Given data:
○ ○ ○
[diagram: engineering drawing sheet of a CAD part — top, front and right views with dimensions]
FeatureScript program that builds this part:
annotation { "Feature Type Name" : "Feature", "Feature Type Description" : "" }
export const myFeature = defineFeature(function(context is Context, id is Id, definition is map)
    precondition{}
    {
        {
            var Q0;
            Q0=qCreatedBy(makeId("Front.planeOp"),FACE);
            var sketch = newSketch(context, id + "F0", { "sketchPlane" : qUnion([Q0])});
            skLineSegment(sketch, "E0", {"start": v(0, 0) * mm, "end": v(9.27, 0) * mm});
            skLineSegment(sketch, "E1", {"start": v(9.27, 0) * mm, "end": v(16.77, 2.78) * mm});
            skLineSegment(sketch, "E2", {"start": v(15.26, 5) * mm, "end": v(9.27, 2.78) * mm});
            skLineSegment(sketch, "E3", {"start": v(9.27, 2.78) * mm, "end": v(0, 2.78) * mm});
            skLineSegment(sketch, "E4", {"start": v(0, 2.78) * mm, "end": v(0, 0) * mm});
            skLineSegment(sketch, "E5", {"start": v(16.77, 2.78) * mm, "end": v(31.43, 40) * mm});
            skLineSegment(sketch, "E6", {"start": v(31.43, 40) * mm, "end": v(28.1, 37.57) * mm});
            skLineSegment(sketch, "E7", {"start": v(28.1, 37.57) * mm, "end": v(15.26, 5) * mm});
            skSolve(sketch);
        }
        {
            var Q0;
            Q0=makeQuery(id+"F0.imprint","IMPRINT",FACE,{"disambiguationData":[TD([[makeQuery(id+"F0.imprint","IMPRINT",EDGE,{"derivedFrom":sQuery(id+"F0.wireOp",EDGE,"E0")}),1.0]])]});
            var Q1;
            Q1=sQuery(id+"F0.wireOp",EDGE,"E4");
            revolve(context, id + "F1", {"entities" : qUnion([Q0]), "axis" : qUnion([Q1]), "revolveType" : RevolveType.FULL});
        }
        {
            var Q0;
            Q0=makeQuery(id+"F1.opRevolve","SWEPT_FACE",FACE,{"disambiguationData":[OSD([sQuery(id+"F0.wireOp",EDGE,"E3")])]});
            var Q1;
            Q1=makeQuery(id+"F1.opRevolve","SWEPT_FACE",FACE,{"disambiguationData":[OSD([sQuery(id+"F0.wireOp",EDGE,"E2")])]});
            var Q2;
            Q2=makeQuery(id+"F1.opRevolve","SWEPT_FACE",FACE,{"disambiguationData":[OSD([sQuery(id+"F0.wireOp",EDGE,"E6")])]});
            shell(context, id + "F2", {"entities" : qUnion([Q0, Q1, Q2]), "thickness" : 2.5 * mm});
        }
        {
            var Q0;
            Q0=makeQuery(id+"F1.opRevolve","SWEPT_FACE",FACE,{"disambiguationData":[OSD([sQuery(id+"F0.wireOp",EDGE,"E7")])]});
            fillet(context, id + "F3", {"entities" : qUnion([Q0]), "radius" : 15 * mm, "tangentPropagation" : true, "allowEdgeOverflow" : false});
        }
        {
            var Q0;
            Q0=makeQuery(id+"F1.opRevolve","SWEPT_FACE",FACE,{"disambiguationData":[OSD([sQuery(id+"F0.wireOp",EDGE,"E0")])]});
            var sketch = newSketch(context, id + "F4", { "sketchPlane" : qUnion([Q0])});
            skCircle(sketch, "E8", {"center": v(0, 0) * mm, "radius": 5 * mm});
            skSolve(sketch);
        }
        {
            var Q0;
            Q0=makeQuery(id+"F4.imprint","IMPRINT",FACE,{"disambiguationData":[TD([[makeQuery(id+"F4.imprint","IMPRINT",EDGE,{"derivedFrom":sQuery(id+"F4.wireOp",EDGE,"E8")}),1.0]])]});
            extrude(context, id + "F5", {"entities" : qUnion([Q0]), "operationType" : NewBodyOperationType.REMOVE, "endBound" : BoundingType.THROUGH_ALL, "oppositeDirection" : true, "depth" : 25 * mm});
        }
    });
○ ○ ○
What you need to do: Convert all of the data above into a JSON array of strings, one string per line, and leave out any blank lines.

Response to the exercise:
[
  "[diagram: engineering drawing sheet of a CAD part — top, front and right views with dimensions]",
  "FeatureScript program that builds this part:",
  "annotation { \"Feature Type Name\" : \"Feature\", \"Feature Type Description\" : \"\" }",
  "export const myFeature = defineFeature(function(context is Context, id is Id, definition is map)",
  "    precondition{}",
  "    {",
  "        {",
  "            var Q0;",
  "            Q0=qCreatedBy(makeId(\"Front.planeOp\"),FACE);",
  "            var sketch = newSketch(context, id + \"F0\", { \"sketchPlane\" : qUnion([Q0])});",
  "            skLineSegment(sketch, \"E0\", {\"start\": v(0, 0) * mm, \"end\": v(9.27, 0) * mm});",
  "            skLineSegment(sketch, \"E1\", {\"start\": v(9.27, 0) * mm, \"end\": v(16.77, 2.78) * mm});",
  "            skLineSegment(sketch, \"E2\", {\"start\": v(15.26, 5) * mm, \"end\": v(9.27, 2.78) * mm});",
  "            skLineSegment(sketch, \"E3\", {\"start\": v(9.27, 2.78) * mm, \"end\": v(0, 2.78) * mm});",
  "            skLineSegment(sketch, \"E4\", {\"start\": v(0, 2.78) * mm, \"end\": v(0, 0) * mm});",
  "            skLineSegment(sketch, \"E5\", {\"start\": v(16.77, 2.78) * mm, \"end\": v(31.43, 40) * mm});",
  "            skLineSegment(sketch, \"E6\", {\"start\": v(31.43, 40) * mm, \"end\": v(28.1, 37.57) * mm});",
  "            skLineSegment(sketch, \"E7\", {\"start\": v(28.1, 37.57) * mm, \"end\": v(15.26, 5) * mm});",
  "            skSolve(sketch);",
  "        }",
  "        {",
  "            var Q0;",
  "            Q0=makeQuery(id+\"F0.imprint\",\"IMPRINT\",FACE,{\"disambiguationData\":[TD([[makeQuery(id+\"F0.imprint\",\"IMPRINT\",EDGE,{\"derivedFrom\":sQuery(id+\"F0.wireOp\",EDGE,\"E0\")}),1.0]])]});",
  "            var Q1;",
  "            Q1=sQuery(id+\"F0.wireOp\",EDGE,\"E4\");",
  "            revolve(context, id + \"F1\", {\"entities\" : qUnion([Q0]), \"axis\" : qUnion([Q1]), \"revolveType\" : RevolveType.FULL});",
  "        }",
  "        {",
  "            var Q0;",
  "            Q0=makeQuery(id+\"F1.opRevolve\",\"SWEPT_FACE\",FACE,{\"disambiguationData\":[OSD([sQuery(id+\"F0.wireOp\",EDGE,\"E3\")])]});",
  "            var Q1;",
  "            Q1=makeQuery(id+\"F1.opRevolve\",\"SWEPT_FACE\",FACE,{\"disambiguationData\":[OSD([sQuery(id+\"F0.wireOp\",EDGE,\"E2\")])]});",
  "            var Q2;",
  "            Q2=makeQuery(id+\"F1.opRevolve\",\"SWEPT_FACE\",FACE,{\"disambiguationData\":[OSD([sQuery(id+\"F0.wireOp\",EDGE,\"E6\")])]});",
  "            shell(context, id + \"F2\", {\"entities\" : qUnion([Q0, Q1, Q2]), \"thickness\" : 2.5 * mm});",
  "        }",
  "        {",
  "            var Q0;",
  "            Q0=makeQuery(id+\"F1.opRevolve\",\"SWEPT_FACE\",FACE,{\"disambiguationData\":[OSD([sQuery(id+\"F0.wireOp\",EDGE,\"E7\")])]});",
  "            fillet(context, id + \"F3\", {\"entities\" : qUnion([Q0]), \"radius\" : 15 * mm, \"tangentPropagation\" : true, \"allowEdgeOverflow\" : false});",
  "        }",
  "        {",
  "            var Q0;",
  "            Q0=makeQuery(id+\"F1.opRevolve\",\"SWEPT_FACE\",FACE,{\"disambiguationData\":[OSD([sQuery(id+\"F0.wireOp\",EDGE,\"E0\")])]});",
  "            var sketch = newSketch(context, id + \"F4\", { \"sketchPlane\" : qUnion([Q0])});",
  "            skCircle(sketch, \"E8\", {\"center\": v(0, 0) * mm, \"radius\": 5 * mm});",
  "            skSolve(sketch);",
  "        }",
  "        {",
  "            var Q0;",
  "            Q0=makeQuery(id+\"F4.imprint\",\"IMPRINT\",FACE,{\"disambiguationData\":[TD([[makeQuery(id+\"F4.imprint\",\"IMPRINT\",EDGE,{\"derivedFrom\":sQuery(id+\"F4.wireOp\",EDGE,\"E8\")}),1.0]])]});",
  "            extrude(context, id + \"F5\", {\"entities\" : qUnion([Q0]), \"operationType\" : NewBodyOperationType.REMOVE, \"endBound\" : BoundingType.THROUGH_ALL, \"oppositeDirection\" : true, \"depth\" : 25 * mm});",
  "        }",
  "    });"
]